--- WORK ITEM ---
In the data below, set down exactly the lines from the one containing "thumb cmc: (81, 87)" up to and including the one containing "ring dip: (211, 132)". Leave the pictures out.

--- GIVEN RECORDS ---
────

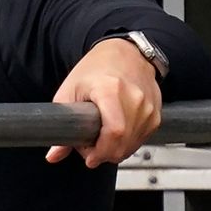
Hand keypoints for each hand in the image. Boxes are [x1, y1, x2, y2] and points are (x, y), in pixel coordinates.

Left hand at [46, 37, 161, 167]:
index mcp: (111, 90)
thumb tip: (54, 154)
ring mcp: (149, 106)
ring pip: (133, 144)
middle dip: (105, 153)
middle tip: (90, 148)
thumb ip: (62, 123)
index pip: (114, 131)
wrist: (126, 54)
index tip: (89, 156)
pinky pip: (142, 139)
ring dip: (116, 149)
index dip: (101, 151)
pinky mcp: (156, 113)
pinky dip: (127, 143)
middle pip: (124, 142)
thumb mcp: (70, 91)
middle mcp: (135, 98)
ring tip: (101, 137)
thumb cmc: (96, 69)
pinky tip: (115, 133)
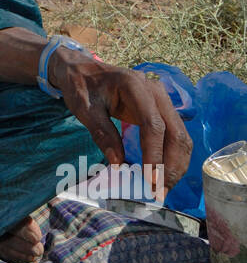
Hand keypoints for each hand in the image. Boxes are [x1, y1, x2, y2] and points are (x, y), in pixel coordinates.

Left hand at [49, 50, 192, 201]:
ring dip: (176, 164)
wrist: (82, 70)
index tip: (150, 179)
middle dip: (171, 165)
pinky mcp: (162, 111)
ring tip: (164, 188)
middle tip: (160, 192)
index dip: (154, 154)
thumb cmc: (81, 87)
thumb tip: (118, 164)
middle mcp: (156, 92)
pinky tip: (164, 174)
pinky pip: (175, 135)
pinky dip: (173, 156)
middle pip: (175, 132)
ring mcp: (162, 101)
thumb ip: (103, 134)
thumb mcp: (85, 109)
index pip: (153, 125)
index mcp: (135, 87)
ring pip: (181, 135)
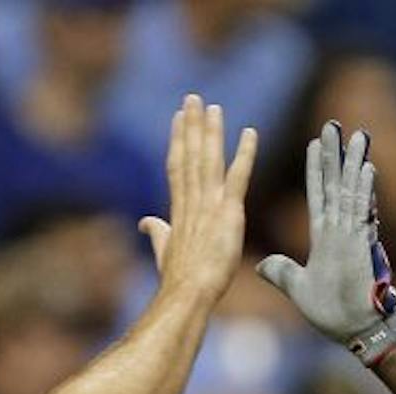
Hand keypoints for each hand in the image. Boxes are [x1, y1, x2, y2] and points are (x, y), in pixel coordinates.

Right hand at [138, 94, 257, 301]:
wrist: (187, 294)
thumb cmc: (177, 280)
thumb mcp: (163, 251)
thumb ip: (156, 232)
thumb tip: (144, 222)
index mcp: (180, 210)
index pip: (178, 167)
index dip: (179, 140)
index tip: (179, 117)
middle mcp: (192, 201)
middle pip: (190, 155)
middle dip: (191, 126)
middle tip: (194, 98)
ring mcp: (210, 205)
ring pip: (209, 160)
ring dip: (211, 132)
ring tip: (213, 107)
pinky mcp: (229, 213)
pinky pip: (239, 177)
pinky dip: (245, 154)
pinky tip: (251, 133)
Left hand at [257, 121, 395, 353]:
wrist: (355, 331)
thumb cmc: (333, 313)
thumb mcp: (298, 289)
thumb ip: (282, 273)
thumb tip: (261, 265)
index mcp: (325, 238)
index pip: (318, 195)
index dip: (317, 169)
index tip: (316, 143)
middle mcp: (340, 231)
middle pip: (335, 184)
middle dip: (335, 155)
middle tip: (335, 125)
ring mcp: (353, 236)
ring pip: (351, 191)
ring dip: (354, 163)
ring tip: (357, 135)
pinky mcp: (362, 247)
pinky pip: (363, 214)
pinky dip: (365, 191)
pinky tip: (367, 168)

────

--- RESPONSE FOR THIS EXERCISE ---
thumb cmc: (81, 87)
thumb tip: (118, 164)
middle mcp: (156, 92)
pinky tip: (164, 174)
pinky pip: (175, 135)
pinky dip: (173, 156)
middle pip: (175, 132)
ring mcp: (162, 101)
thumb ip: (103, 134)
thumb mcp: (85, 109)
index pip: (153, 125)
index mcp: (135, 87)
ring pip: (181, 135)
Hand keypoints for each hand in the image. Boxes are [x1, y1, x2, y2] and points are (x, y), in pixel coordinates.

Right hand at [138, 94, 257, 301]:
wrist: (187, 294)
thumb cmc: (177, 280)
thumb mcp: (163, 251)
thumb ip: (156, 232)
thumb tip: (144, 222)
index mcp: (180, 210)
index pip: (178, 167)
index dip: (179, 140)
index tip: (179, 117)
middle mcp: (192, 201)
middle pip: (190, 155)
middle dip: (191, 126)
middle tip: (194, 98)
ring mcp: (210, 205)
ring pip: (209, 160)
ring dip: (211, 132)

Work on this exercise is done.